= Selected passage =
============================================================
Glass particle characterization

The average size (D_avg) and median diameter (D₅₀) of the glass particles was determined using a Horiba LA-920 (ATS Scientific Inc., Canada). The textural properties were measured with nitrogen gas adsorption and desorption isotherms collected with a Micromeritics TriStar 3000 (Micromeritics Instrument Corporation, USA) gas sorption system (n = 3). Specific surface area (SSA) values were determined using the Brunauer–Emmett–Teller (BET) method⁹² while the average pore width and pore volume (PV) values were calculated using the Barrett–Joyner–Halenda (BJH) method.⁹³

Magic angle spinning nuclear magnetic resonance (MAS-NMR)

¹¹B magic angle spinning (MAS) NMR analysis was carried out on a Bruker Advanced NMR spectrometer in the NMR-3 at Dalhousie University (Canada) with a 16.4 T magnet (224.67 MHz ¹¹B Larmor frequency) using a probe head for rotors of 2.5 mm diameter. The samples were spun at 10 and 25 kHz to determine center bands and to identify spinning sidebands. In addition, a spectrum of an empty rotor was acquired under identical conditions. The NaBH₄ resonance served as secondary chemical shift standard at −42.1 ppm relative to BF₃·Et₂O. The ¹¹B NMR spectra were accumulated using a single pulse length of 0.56 μs corresponding to a 15 degree pulse angle in the nearly cubic environment of NaBH₄. The small pulse angles were chosen to allow the comparison of sites with different quadrupole couplings. Rough spin lattice relaxation times were determined using a saturation recovery sequence. The pulse repetition times were chosen to be on the order of the longest relaxation time, which varied between 4 and 25 seconds. Between 80–160 scans were accumulated varying with the boron concentration. The substantial boron background was removed by subtracting the spectrum of an empty rotor acquired under similar conditions having accumulated 320 scans. The integral values are given between 23.0 to 6.0 ppm and from 6.0 to −5.0 ppm.

Bioactivity in SBF

Kokubo's SBF (pH 7.4) was used to examine the in vitro mineralization of the glasses.⁹⁴ Glass particles were added to sterile 50 mL falcon tubes containing SBF at a 1.5 mg mL⁻¹ ratio and stored at 37 ± 1 °C. The vials were gently agitated twice per day to prevent agglomeration. The ability of the glasses to form HCA was examined at 0.5 h, 2 h, 6 h, 1 d, and 7 d time points, where the powders were gently rinsed with deionized water then twice with anhydrous ethanol, dried overnight at room temperature, and then dried in an oven at 60 °C for 1 day.

Attenuated total reflectance-Fourier transform infrared spectroscopy (ATR-FTIR)

ATR-FTIR spectroscopy of the glass particles, as made and post immersion in SBF was carried out between 4000 and 650 cm⁻¹ with a resolution of 4 cm⁻¹ using 64 scans per sample using a Spectrum 400 (PerkinElmer, USA). The collected spectra were baseline corrected then normalized to the total area surface area under absorption bands using Spectrum software (PerkinElmer, USA).

X-ray diffraction (XRD)
============================================================
= Stated exercise 1 =
According to the methods passage, what magnet strength was used for the ¹¹B MAS NMR analysis?
============================================================
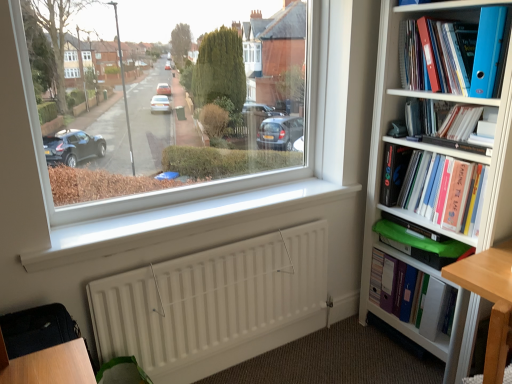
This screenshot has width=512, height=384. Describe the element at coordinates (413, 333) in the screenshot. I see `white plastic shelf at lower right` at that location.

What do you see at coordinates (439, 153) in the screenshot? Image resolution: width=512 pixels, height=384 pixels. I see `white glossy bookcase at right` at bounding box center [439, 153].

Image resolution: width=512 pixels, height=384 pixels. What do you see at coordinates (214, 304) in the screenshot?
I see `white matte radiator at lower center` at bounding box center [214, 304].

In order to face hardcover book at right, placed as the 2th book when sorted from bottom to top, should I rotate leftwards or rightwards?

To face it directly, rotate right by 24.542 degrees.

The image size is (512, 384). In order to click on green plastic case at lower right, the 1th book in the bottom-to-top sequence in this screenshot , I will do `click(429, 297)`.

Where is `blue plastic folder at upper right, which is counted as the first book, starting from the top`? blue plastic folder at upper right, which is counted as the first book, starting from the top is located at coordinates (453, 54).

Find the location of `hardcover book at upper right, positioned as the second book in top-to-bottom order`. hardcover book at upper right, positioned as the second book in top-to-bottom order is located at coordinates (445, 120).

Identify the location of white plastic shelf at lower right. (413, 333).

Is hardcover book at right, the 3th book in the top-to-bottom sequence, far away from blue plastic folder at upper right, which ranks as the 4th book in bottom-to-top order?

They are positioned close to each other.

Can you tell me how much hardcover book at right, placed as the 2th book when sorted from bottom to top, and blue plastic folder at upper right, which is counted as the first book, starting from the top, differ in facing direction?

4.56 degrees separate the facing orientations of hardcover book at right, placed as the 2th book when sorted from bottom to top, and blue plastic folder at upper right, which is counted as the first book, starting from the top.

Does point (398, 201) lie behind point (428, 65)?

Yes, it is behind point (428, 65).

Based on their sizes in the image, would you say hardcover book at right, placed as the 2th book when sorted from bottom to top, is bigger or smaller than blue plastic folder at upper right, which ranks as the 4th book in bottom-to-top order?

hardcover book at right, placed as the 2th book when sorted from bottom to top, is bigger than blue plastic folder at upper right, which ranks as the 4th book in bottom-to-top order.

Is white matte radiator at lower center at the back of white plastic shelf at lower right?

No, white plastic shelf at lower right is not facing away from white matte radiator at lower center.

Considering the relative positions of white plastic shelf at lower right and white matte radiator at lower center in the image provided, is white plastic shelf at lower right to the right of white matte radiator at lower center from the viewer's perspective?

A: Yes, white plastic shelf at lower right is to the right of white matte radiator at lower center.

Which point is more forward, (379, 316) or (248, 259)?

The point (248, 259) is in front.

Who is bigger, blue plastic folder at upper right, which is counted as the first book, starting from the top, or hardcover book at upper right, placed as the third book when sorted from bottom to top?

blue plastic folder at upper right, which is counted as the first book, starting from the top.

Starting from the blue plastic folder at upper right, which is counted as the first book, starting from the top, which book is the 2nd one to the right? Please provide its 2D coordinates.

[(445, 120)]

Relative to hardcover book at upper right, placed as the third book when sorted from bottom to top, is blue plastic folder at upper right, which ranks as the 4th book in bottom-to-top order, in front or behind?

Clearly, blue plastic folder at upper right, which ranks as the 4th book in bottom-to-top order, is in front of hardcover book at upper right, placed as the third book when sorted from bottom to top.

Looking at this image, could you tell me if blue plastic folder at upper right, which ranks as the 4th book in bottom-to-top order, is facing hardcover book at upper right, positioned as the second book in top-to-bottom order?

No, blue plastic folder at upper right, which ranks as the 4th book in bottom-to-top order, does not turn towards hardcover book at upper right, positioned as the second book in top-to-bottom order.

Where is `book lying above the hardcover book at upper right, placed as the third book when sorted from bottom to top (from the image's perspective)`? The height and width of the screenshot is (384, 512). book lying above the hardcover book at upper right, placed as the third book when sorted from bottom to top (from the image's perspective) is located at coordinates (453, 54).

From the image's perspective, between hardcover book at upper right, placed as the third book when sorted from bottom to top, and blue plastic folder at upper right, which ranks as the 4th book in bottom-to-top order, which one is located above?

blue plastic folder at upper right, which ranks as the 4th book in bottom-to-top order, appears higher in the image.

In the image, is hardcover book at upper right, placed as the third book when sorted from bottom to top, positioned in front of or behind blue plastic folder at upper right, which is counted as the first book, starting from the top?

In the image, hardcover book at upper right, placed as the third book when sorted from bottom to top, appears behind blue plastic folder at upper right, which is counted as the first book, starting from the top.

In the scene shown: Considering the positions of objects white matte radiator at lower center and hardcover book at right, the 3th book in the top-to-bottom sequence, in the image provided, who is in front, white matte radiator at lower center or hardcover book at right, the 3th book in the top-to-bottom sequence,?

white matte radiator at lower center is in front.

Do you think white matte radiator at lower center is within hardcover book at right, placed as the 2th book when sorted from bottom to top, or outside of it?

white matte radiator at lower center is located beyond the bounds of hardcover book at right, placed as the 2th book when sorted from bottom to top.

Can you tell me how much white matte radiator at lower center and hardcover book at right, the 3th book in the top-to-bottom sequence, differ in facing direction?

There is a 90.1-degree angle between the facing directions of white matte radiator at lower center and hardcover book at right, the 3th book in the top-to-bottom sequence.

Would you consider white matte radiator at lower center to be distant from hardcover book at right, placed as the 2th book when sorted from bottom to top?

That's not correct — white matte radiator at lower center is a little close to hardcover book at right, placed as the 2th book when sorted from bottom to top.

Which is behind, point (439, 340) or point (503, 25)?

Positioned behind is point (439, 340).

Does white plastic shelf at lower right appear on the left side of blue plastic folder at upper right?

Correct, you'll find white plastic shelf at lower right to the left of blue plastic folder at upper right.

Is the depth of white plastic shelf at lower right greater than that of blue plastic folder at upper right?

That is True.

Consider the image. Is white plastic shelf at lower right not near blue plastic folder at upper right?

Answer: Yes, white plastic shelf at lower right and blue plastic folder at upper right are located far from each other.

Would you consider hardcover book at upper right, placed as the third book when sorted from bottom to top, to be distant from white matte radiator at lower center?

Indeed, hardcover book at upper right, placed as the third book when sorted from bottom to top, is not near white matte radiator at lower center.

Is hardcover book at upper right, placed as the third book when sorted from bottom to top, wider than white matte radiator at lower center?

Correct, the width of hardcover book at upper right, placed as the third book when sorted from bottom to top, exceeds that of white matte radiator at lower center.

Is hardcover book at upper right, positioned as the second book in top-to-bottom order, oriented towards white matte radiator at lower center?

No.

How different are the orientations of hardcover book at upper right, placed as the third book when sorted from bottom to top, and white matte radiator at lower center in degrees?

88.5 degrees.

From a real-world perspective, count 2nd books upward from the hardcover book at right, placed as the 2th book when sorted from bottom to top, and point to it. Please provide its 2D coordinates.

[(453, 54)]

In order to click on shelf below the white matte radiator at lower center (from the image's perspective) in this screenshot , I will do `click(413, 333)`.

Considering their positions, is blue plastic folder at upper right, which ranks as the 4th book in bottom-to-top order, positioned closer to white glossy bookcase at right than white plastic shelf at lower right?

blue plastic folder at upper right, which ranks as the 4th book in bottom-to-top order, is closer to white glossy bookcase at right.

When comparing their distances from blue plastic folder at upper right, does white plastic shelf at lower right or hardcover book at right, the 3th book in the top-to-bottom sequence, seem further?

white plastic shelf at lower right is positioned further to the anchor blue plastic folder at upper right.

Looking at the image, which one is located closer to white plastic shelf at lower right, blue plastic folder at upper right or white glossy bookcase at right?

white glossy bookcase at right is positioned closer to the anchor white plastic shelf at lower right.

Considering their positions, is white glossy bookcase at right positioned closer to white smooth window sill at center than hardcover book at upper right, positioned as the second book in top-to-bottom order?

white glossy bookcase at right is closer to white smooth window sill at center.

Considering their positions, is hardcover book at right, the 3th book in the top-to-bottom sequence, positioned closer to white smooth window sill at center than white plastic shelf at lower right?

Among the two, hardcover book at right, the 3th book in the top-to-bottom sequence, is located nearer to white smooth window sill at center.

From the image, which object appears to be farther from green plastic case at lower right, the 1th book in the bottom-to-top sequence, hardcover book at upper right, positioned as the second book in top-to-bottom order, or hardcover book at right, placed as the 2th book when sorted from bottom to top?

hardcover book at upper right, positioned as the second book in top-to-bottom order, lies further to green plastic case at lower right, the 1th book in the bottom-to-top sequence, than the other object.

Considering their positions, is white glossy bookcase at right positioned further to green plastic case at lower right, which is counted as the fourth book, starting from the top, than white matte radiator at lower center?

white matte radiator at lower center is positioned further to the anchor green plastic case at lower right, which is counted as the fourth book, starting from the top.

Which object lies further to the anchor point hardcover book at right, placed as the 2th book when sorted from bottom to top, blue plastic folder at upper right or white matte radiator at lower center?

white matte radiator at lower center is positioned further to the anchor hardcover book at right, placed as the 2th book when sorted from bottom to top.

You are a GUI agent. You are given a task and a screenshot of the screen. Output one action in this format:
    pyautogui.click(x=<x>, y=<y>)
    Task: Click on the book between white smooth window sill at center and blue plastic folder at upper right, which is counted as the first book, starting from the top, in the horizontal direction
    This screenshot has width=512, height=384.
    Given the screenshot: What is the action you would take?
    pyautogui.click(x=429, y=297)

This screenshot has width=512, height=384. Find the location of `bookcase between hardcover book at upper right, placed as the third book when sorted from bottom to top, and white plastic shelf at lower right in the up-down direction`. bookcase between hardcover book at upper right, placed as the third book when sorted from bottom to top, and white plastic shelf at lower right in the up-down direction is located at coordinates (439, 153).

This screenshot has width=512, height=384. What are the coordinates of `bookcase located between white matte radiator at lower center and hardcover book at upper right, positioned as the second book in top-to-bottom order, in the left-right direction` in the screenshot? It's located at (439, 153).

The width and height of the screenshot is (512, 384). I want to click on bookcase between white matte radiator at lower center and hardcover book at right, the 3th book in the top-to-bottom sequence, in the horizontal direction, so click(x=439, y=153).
============================================================
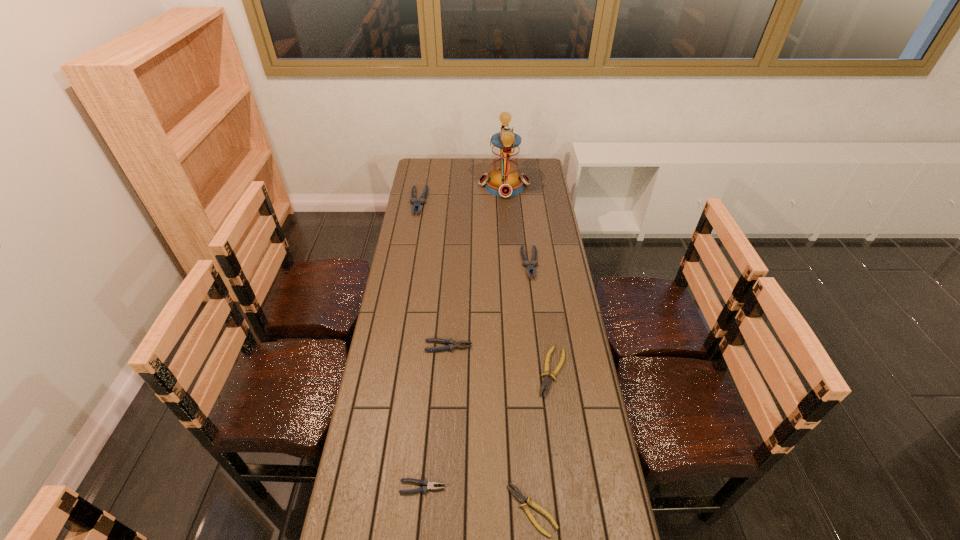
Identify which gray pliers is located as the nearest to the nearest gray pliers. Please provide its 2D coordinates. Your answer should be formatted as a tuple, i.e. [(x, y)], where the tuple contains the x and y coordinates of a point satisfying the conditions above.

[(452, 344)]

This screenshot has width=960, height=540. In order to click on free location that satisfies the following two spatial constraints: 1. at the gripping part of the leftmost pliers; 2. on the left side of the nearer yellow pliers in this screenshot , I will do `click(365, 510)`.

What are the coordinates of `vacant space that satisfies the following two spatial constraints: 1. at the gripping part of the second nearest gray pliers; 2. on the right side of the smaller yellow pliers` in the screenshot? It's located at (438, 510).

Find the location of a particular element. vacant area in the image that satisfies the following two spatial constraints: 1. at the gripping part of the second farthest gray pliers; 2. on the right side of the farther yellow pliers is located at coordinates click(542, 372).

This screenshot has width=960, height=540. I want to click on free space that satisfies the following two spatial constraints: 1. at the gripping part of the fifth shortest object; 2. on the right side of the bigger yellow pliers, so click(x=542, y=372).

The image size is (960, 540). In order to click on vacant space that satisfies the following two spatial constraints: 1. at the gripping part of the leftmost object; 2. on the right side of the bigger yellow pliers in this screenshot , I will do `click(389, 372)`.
============================================================
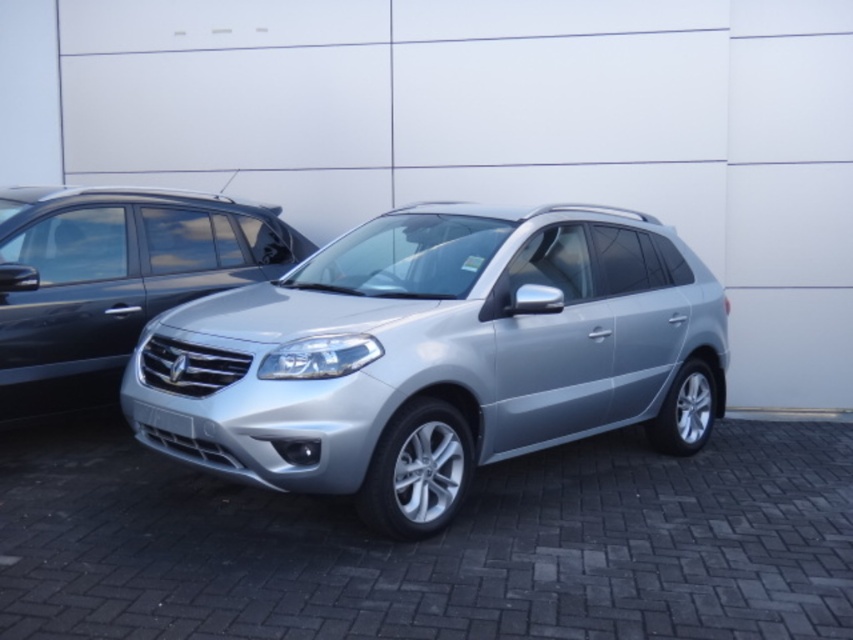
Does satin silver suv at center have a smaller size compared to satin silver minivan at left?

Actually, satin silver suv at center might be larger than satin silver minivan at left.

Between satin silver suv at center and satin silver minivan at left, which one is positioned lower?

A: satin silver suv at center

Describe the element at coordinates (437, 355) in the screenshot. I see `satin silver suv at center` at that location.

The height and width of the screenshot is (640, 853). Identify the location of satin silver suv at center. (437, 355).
============================================================
= Stated exercise 2 =
In the entries, copy word for word the part that opens with the line containing "You are a GUI" and closes with the line containing "This screenshot has width=512, height=384. What".

= Written solution 1 =
A 16.4 T magnet.

= Written solution 2 =
You are a GUI agent. You are given a task and a screenshot of the screen. Output one action in this format:
    pyautogui.click(x=<x>, y=<y>)
    Task: Click on the book between white smooth window sill at center and blue plastic folder at upper right, which is counted as the first book, starting from the top, in the horizontal direction
    This screenshot has width=512, height=384.
    Given the screenshot: What is the action you would take?
    pyautogui.click(x=429, y=297)

This screenshot has width=512, height=384. Find the location of `bookcase between hardcover book at upper right, placed as the third book when sorted from bottom to top, and white plastic shelf at lower right in the up-down direction`. bookcase between hardcover book at upper right, placed as the third book when sorted from bottom to top, and white plastic shelf at lower right in the up-down direction is located at coordinates (439, 153).

This screenshot has width=512, height=384. What are the coordinates of `bookcase located between white matte radiator at lower center and hardcover book at upper right, positioned as the second book in top-to-bottom order, in the left-right direction` in the screenshot? It's located at (439, 153).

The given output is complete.